A few more details, gathered from the notes before us, and the record of Sir Joshua’s and Mr. Stephenson’s friendship closes for ever. In them we see the latter at Tapton House, surrounded by his dogs, his horses, and his cows. His enjoyment of country life remained to the end, keen as in his boyhood. ” He was very proud of his vines, melons, and pine-apples,” says Sir Joshua, ” in the cultivation of which he would only admit Sir Joseph Paxton for rival.” Before this hale and vigorous old age many years seemed still to be stretching.

In January, 1848, Mr. Stephenson married for the third time. The marriage was contracted without Mr. Robert Stephenson’s knowledge, and it caused some ill-feeling between him and his father. Sir Joshua Walmsley became the mediator between the two. Letters before us, of a nature too delicate and private for publication, show the tact and zeal with which he pursued his self-imposed task.  No one understood better than he the strong affection that bound the father and son. Mr. Robert Stephenson has said that he never had but two loves in his life, his wife and his father; and this only son was the chief pride of the old man’s heart

Suddenly, on the 10th of August of this same year [1848], Stephenson died. A chest complaint carried him off at the age of sixty-eight, before any of the many sources of interest and enjoyment of life had begun to fail him. His son was with him— his faithful and tender nurse to the last during this illness.

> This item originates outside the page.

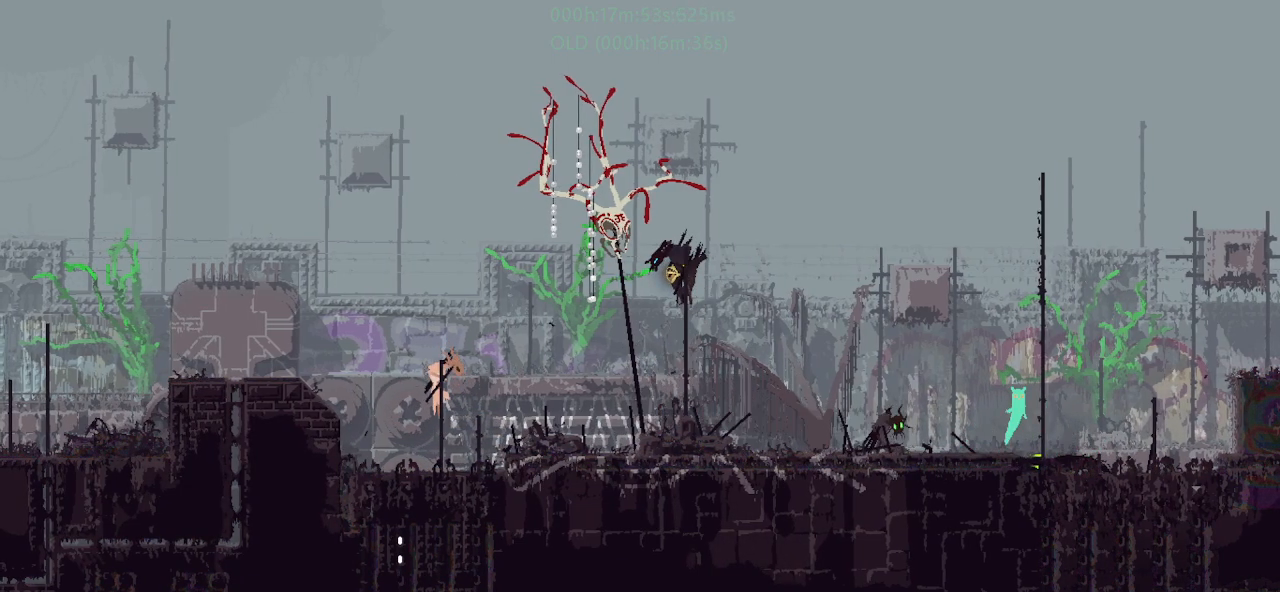
{"keys": [], "events": [[167, "right", "up"], [267, "left", "down"], [417, "left", "up"]]}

Two days before the great engineer’s death came the news that the House of Lords had passed the bill for the railway from Ambergate to Manchester. Stephenson gave a feeble cheer at the tidings. He had long struggled to obtain the passing of this Act.

On Thursday, the 15th, Mr. Stephenson was buried in Trinity churchyard, Chesterfield. Mr. Robert Stephenson wrote to Sir Joshua : ” I am desirous that the funeral should be as private as possible, attended only by a few of his pupils, who like myself have been dependent upon him for our professional success. “ There was, therefore, no large gathering of mourners at the house, but the mayor and corporation of Chesterfield met the cortege on its way. A file of carriages and a train of three hundred persons followed the hearse, that was bearing to its last resting- place the body of one revered by all for the greatness of his services, and very dear to those who had known him intimately. ” He ought to be lying in Westminster Abbey, and not in a country churchyard, “ Sir Joshua often said.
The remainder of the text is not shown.